_DIRECTIONS_:
Please return the text of every entry below, line for line and without any changes.

_DATASET_:
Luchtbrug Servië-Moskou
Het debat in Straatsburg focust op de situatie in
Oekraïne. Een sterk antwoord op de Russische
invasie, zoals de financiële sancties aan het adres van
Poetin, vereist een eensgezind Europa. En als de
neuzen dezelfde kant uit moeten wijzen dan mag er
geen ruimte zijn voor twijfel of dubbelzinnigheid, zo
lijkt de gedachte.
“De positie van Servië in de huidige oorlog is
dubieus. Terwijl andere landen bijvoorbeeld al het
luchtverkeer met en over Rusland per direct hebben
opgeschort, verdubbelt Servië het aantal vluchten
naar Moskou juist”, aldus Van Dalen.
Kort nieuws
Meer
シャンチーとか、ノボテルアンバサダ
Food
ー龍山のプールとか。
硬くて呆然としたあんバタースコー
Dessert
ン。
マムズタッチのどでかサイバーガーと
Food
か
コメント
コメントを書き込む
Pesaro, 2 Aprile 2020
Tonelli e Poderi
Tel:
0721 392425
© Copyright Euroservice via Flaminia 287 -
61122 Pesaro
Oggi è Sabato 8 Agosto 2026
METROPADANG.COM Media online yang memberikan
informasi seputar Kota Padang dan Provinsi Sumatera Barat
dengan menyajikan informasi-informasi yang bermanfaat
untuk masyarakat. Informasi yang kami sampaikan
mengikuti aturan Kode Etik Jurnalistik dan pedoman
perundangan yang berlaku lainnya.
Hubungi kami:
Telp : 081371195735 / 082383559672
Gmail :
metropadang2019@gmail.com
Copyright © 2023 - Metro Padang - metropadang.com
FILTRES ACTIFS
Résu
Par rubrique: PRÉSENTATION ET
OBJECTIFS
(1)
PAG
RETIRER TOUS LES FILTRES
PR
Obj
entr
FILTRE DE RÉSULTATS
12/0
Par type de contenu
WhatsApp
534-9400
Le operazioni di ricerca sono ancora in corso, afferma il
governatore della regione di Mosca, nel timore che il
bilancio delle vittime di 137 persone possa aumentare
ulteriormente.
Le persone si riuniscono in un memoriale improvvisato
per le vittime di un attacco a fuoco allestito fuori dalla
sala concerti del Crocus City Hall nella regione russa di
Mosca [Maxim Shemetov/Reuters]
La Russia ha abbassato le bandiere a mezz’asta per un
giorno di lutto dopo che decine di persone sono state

_WRITTEN ANSWER_:
Luchtbrug Servië-Moskou
Het debat in Straatsburg focust op de situatie in
Oekraïne. Een sterk antwoord op de Russische
invasie, zoals de financiële sancties aan het adres van
Poetin, vereist een eensgezind Europa. En als de
neuzen dezelfde kant uit moeten wijzen dan mag er
geen ruimte zijn voor twijfel of dubbelzinnigheid, zo
lijkt de gedachte.
“De positie van Servië in de huidige oorlog is
dubieus. Terwijl andere landen bijvoorbeeld al het
luchtverkeer met en over Rusland per direct hebben
opgeschort, verdubbelt Servië het aantal vluchten
naar Moskou juist”, aldus Van Dalen.
Kort nieuws
Meer
シャンチーとか、ノボテルアンバサダ
Food
ー龍山のプールとか。
硬くて呆然としたあんバタースコー
Dessert
ン。
マムズタッチのどでかサイバーガーと
Food
か
コメント
コメントを書き込む
Pesaro, 2 Aprile 2020
Tonelli e Poderi
Tel:
0721 392425
© Copyright Euroservice via Flaminia 287 -
61122 Pesaro
Oggi è Sabato 8 Agosto 2026
METROPADANG.COM Media online yang memberikan
informasi seputar Kota Padang dan Provinsi Sumatera Barat
dengan menyajikan informasi-informasi yang bermanfaat
untuk masyarakat. Informasi yang kami sampaikan
mengikuti aturan Kode Etik Jurnalistik dan pedoman
perundangan yang berlaku lainnya.
Hubungi kami:
Telp : 081371195735 / 082383559672
Gmail :
metropadang2019@gmail.com
Copyright © 2023 - Metro Padang - metropadang.com
FILTRES ACTIFS
Résu
Par rubrique: PRÉSENTATION ET
OBJECTIFS
(1)
PAG
RETIRER TOUS LES FILTRES
PR
Obj
entr
FILTRE DE RÉSULTATS
12/0
Par type de contenu
WhatsApp
534-9400
Le operazioni di ricerca sono ancora in corso, afferma il
governatore della regione di Mosca, nel timore che il
bilancio delle vittime di 137 persone possa aumentare
ulteriormente.
Le persone si riuniscono in un memoriale improvvisato
per le vittime di un attacco a fuoco allestito fuori dalla
sala concerti del Crocus City Hall nella regione russa di
Mosca [Maxim Shemetov/Reuters]
La Russia ha abbassato le bandiere a mezz’asta per un
giorno di lutto dopo che decine di persone sono state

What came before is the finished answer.